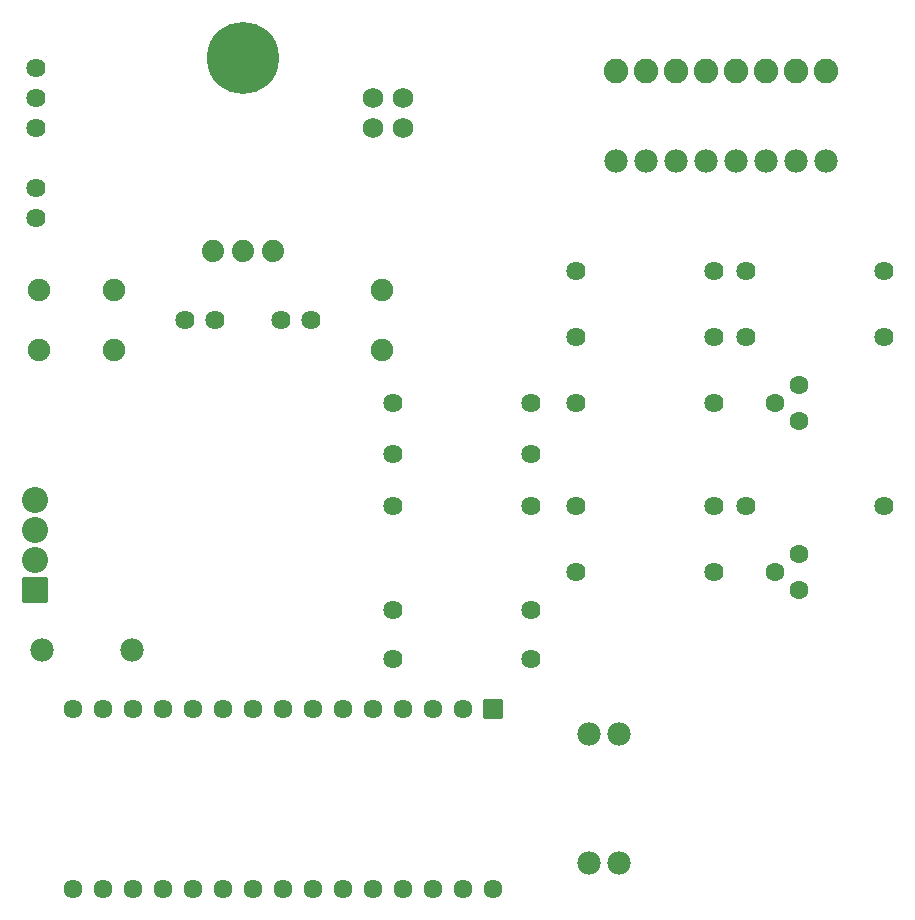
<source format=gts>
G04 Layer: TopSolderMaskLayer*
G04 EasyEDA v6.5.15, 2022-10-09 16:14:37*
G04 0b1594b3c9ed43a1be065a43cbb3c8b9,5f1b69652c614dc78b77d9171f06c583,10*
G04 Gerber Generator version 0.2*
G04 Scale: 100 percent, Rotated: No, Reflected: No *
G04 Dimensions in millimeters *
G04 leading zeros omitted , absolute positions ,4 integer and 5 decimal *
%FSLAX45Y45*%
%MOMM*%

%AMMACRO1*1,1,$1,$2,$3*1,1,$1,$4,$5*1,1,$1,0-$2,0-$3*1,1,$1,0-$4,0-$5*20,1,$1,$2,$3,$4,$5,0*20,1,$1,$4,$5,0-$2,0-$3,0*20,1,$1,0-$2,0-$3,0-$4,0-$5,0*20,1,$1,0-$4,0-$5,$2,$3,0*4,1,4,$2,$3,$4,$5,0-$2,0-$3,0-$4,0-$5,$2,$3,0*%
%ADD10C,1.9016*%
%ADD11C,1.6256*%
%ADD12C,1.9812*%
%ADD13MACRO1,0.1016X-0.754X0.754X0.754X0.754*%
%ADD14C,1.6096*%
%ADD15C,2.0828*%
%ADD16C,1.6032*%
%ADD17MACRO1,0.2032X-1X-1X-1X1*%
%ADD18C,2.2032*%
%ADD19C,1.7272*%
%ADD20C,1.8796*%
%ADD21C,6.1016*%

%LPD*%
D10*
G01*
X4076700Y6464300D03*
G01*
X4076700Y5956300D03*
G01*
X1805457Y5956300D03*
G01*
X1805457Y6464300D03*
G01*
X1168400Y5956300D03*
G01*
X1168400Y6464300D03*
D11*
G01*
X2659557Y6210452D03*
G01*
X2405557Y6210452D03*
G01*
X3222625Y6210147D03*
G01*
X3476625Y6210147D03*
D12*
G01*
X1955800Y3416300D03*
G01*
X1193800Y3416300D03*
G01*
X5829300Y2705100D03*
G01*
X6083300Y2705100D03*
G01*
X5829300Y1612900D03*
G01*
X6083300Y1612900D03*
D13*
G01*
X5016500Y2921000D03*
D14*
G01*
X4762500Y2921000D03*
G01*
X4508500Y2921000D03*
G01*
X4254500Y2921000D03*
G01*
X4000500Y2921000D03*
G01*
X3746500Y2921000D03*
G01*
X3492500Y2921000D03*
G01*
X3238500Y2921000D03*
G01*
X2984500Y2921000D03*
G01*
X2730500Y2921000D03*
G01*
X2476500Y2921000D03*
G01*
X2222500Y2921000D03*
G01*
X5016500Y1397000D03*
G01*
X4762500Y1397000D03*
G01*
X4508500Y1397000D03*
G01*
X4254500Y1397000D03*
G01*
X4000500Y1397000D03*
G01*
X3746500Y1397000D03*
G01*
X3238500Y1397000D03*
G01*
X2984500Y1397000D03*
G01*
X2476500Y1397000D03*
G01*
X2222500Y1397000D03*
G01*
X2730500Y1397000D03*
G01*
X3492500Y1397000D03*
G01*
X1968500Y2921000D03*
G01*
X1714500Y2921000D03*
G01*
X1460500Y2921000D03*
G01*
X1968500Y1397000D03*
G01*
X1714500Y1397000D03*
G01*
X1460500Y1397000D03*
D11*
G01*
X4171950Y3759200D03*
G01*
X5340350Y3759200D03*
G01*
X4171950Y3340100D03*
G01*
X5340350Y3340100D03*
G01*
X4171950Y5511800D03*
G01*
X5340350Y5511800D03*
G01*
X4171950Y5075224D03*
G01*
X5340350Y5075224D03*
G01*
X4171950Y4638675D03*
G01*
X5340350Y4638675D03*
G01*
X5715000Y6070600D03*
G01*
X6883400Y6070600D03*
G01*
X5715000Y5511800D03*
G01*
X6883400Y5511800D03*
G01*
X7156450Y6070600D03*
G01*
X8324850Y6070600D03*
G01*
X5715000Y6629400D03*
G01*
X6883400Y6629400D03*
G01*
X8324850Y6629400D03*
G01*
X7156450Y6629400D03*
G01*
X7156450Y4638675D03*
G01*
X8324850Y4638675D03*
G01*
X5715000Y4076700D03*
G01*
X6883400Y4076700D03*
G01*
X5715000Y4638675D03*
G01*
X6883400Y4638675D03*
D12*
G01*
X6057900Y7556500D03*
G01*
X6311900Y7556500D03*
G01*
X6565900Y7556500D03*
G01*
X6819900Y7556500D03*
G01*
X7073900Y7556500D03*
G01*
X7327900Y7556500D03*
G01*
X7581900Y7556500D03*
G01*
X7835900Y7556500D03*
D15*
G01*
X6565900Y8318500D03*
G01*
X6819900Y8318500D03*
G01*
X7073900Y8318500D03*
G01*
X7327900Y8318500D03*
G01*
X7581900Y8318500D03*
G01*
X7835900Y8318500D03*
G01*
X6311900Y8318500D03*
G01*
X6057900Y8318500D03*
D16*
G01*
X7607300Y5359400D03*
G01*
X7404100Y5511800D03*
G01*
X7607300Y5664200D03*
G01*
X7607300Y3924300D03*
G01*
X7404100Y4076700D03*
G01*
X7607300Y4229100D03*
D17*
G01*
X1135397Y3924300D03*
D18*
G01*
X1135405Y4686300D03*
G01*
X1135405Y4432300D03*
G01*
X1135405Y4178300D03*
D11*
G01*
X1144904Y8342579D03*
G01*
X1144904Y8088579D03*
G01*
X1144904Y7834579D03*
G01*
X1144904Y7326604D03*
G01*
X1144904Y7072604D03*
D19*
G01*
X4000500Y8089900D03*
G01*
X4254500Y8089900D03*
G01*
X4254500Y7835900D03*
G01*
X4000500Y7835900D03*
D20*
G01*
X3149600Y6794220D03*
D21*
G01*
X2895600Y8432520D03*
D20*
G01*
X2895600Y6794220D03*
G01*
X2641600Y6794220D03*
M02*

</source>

What the task requires: What is needed here is an exact transcription of every record above, with images excluded.

Response area:
<source format=gts>
G04 Layer: TopSolderMaskLayer*
G04 EasyEDA v6.5.15, 2022-10-09 16:14:37*
G04 0b1594b3c9ed43a1be065a43cbb3c8b9,5f1b69652c614dc78b77d9171f06c583,10*
G04 Gerber Generator version 0.2*
G04 Scale: 100 percent, Rotated: No, Reflected: No *
G04 Dimensions in millimeters *
G04 leading zeros omitted , absolute positions ,4 integer and 5 decimal *
%FSLAX45Y45*%
%MOMM*%

%AMMACRO1*1,1,$1,$2,$3*1,1,$1,$4,$5*1,1,$1,0-$2,0-$3*1,1,$1,0-$4,0-$5*20,1,$1,$2,$3,$4,$5,0*20,1,$1,$4,$5,0-$2,0-$3,0*20,1,$1,0-$2,0-$3,0-$4,0-$5,0*20,1,$1,0-$4,0-$5,$2,$3,0*4,1,4,$2,$3,$4,$5,0-$2,0-$3,0-$4,0-$5,$2,$3,0*%
%ADD10C,1.9016*%
%ADD11C,1.6256*%
%ADD12C,1.9812*%
%ADD13MACRO1,0.1016X-0.754X0.754X0.754X0.754*%
%ADD14C,1.6096*%
%ADD15C,2.0828*%
%ADD16C,1.6032*%
%ADD17MACRO1,0.2032X-1X-1X-1X1*%
%ADD18C,2.2032*%
%ADD19C,1.7272*%
%ADD20C,1.8796*%
%ADD21C,6.1016*%

%LPD*%
D10*
G01*
X4076700Y6464300D03*
G01*
X4076700Y5956300D03*
G01*
X1805457Y5956300D03*
G01*
X1805457Y6464300D03*
G01*
X1168400Y5956300D03*
G01*
X1168400Y6464300D03*
D11*
G01*
X2659557Y6210452D03*
G01*
X2405557Y6210452D03*
G01*
X3222625Y6210147D03*
G01*
X3476625Y6210147D03*
D12*
G01*
X1955800Y3416300D03*
G01*
X1193800Y3416300D03*
G01*
X5829300Y2705100D03*
G01*
X6083300Y2705100D03*
G01*
X5829300Y1612900D03*
G01*
X6083300Y1612900D03*
D13*
G01*
X5016500Y2921000D03*
D14*
G01*
X4762500Y2921000D03*
G01*
X4508500Y2921000D03*
G01*
X4254500Y2921000D03*
G01*
X4000500Y2921000D03*
G01*
X3746500Y2921000D03*
G01*
X3492500Y2921000D03*
G01*
X3238500Y2921000D03*
G01*
X2984500Y2921000D03*
G01*
X2730500Y2921000D03*
G01*
X2476500Y2921000D03*
G01*
X2222500Y2921000D03*
G01*
X5016500Y1397000D03*
G01*
X4762500Y1397000D03*
G01*
X4508500Y1397000D03*
G01*
X4254500Y1397000D03*
G01*
X4000500Y1397000D03*
G01*
X3746500Y1397000D03*
G01*
X3238500Y1397000D03*
G01*
X2984500Y1397000D03*
G01*
X2476500Y1397000D03*
G01*
X2222500Y1397000D03*
G01*
X2730500Y1397000D03*
G01*
X3492500Y1397000D03*
G01*
X1968500Y2921000D03*
G01*
X1714500Y2921000D03*
G01*
X1460500Y2921000D03*
G01*
X1968500Y1397000D03*
G01*
X1714500Y1397000D03*
G01*
X1460500Y1397000D03*
D11*
G01*
X4171950Y3759200D03*
G01*
X5340350Y3759200D03*
G01*
X4171950Y3340100D03*
G01*
X5340350Y3340100D03*
G01*
X4171950Y5511800D03*
G01*
X5340350Y5511800D03*
G01*
X4171950Y5075224D03*
G01*
X5340350Y5075224D03*
G01*
X4171950Y4638675D03*
G01*
X5340350Y4638675D03*
G01*
X5715000Y6070600D03*
G01*
X6883400Y6070600D03*
G01*
X5715000Y5511800D03*
G01*
X6883400Y5511800D03*
G01*
X7156450Y6070600D03*
G01*
X8324850Y6070600D03*
G01*
X5715000Y6629400D03*
G01*
X6883400Y6629400D03*
G01*
X8324850Y6629400D03*
G01*
X7156450Y6629400D03*
G01*
X7156450Y4638675D03*
G01*
X8324850Y4638675D03*
G01*
X5715000Y4076700D03*
G01*
X6883400Y4076700D03*
G01*
X5715000Y4638675D03*
G01*
X6883400Y4638675D03*
D12*
G01*
X6057900Y7556500D03*
G01*
X6311900Y7556500D03*
G01*
X6565900Y7556500D03*
G01*
X6819900Y7556500D03*
G01*
X7073900Y7556500D03*
G01*
X7327900Y7556500D03*
G01*
X7581900Y7556500D03*
G01*
X7835900Y7556500D03*
D15*
G01*
X6565900Y8318500D03*
G01*
X6819900Y8318500D03*
G01*
X7073900Y8318500D03*
G01*
X7327900Y8318500D03*
G01*
X7581900Y8318500D03*
G01*
X7835900Y8318500D03*
G01*
X6311900Y8318500D03*
G01*
X6057900Y8318500D03*
D16*
G01*
X7607300Y5359400D03*
G01*
X7404100Y5511800D03*
G01*
X7607300Y5664200D03*
G01*
X7607300Y3924300D03*
G01*
X7404100Y4076700D03*
G01*
X7607300Y4229100D03*
D17*
G01*
X1135397Y3924300D03*
D18*
G01*
X1135405Y4686300D03*
G01*
X1135405Y4432300D03*
G01*
X1135405Y4178300D03*
D11*
G01*
X1144904Y8342579D03*
G01*
X1144904Y8088579D03*
G01*
X1144904Y7834579D03*
G01*
X1144904Y7326604D03*
G01*
X1144904Y7072604D03*
D19*
G01*
X4000500Y8089900D03*
G01*
X4254500Y8089900D03*
G01*
X4254500Y7835900D03*
G01*
X4000500Y7835900D03*
D20*
G01*
X3149600Y6794220D03*
D21*
G01*
X2895600Y8432520D03*
D20*
G01*
X2895600Y6794220D03*
G01*
X2641600Y6794220D03*
M02*

</source>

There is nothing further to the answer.